Os dois F-5E chegaram sobre a Base Aérea de Santa Cruz, mas não pousaram. Seus dois pilotos os levaram para a área de instrução e fizeram acrobacias na ala até que se esgotasse o combustível. Em seguida entraram no circuito, fizeram um pilofe e vieram para o pouso. Já no chão taxiaram até o Esquadrão onde praticamente todo o efetivo da Base os esperava para recebê-los, e curiosos, para saber como havia sido a missão. Afinal de contas, aquela havia sido a primeira interceptação real na História do 1° Grupo de Aviação de Caça!
Conclusão
McDougall e sua tripulação permaneceram por mais oito dias no Brasil sendo bem tratados por seus colegas da FAB, que os alojaram no Cassino de Oficiais da Base Aérea do Galeão. Passaram a maior parte de seus dias no Brasil tomando banho de sol na piscina da Base. No dia 11 de junho subiram no XM597 e decolaram rumo a Ascensão. O míssil Shrike, no entanto, ficou no Brasil. Na noite seguinte, os ingleses voaram a última missão Black Buck, de número sete. Bombardearam posições de tropa argentinas perto de Stanley. Suas bombas convencionais vindo a cair do lado leste da pista sem maiores consequências. Pouco depois a guerra terminava.
"O que fica é a satisfação do dever cumprido e a constatação de teratuado com profissionalismo", conclui o então Capitão Coelho, "colocar aquele 'm' na caderneta de voo, e que denota uma missão real pode não significar nada para muita gente. Mas para nós vale muito. Porque significa que fizemos aquilo que esperavam de nós quando o momento chegou. Para nós aquele 'm' foi maiúsculo".
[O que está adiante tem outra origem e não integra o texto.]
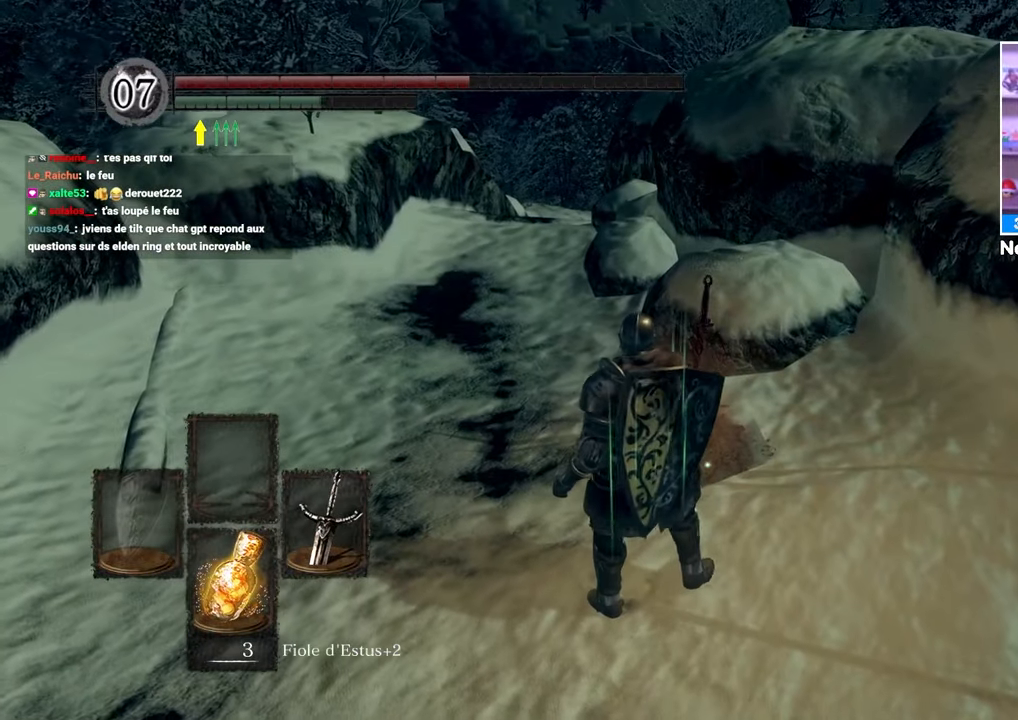
{"dt_ms": 500, "buttons": [], "left_stick": "center", "right_stick": "center", "button_events": []}
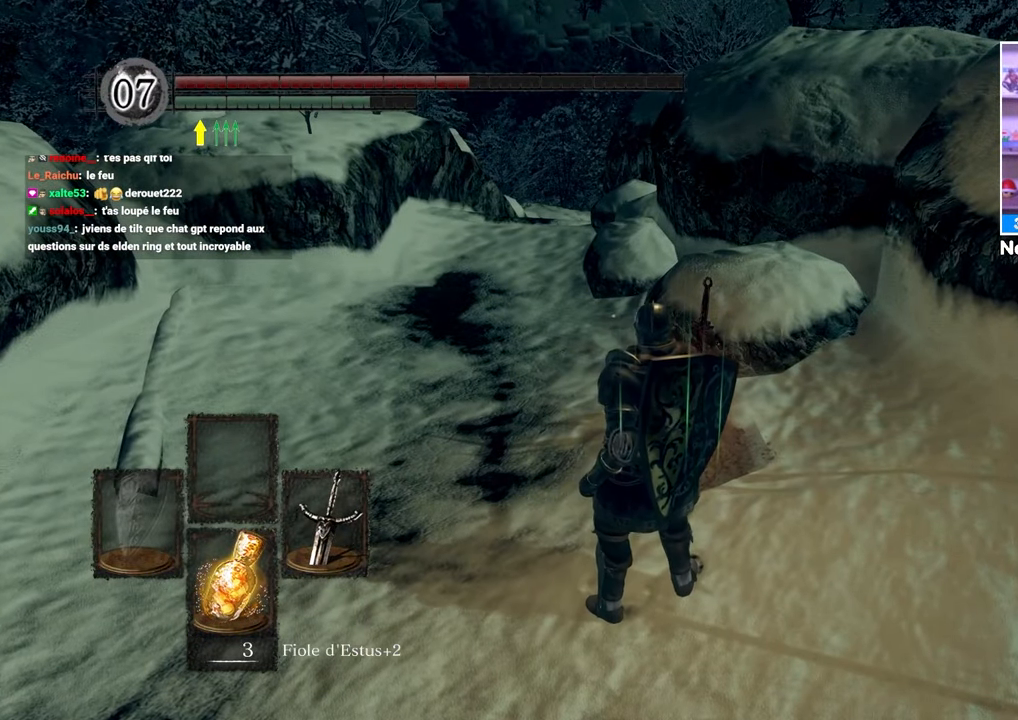
{"dt_ms": 500, "buttons": [], "left_stick": "center", "right_stick": "center", "button_events": []}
O boom sônico que sacudiu a cidade do Rio de Janeiro foi interpretado por muitos de formas diferentes. Houve quem dissesse que o Gasómetro do Rio tinha explodido. Para a maioria o que ocorrera de verdade só veio à tona às oito horas da noite, no Jornal Nacional. Raul Dias, no entanto, sentiu a repercussão pouco depois de pousar: "Eu estava na sala do OPO (Oficial de Permanência Operacional) que naquela época era bem à esquerda de quem entra no Esquadrão. Estava fazendo o relatório imediato da missão quando tocou um dos vários telefones que se alinhavam no console à minha frente. Eu atendi automaticamente e disse: Bom-dia, OPO, Grupo de Caça...' Foi quando uma voz em altos brados irrompeu do outro lado dizendo: 'Aqui é o Coronel Fulano. Quero saber imediatamente quem era o piloto de F-5 que estava fazendo firulasem cima do Galeão...'. Eu confesso que até hoje não sei quem foi, mas peço que me perdoe, porque como um bom e jovem capitão com a adrenalina ainda fluindo no corpo, eu falei algumas coisas que eu não devia."Coelho também teve tempo para pensar naquele 3 de junho após estes 25 anos: "Aquele boom sônico pesou durante algum tempo na minha consciência ", recorda, "porque parece que o metro parou, e que alguém que estava limpando vidros no vigésimo terceiro andar de um edifício quase caiu. Mas a verdade é que naquele dia, todo mundo lembrou que tem uma Força Aérea! ".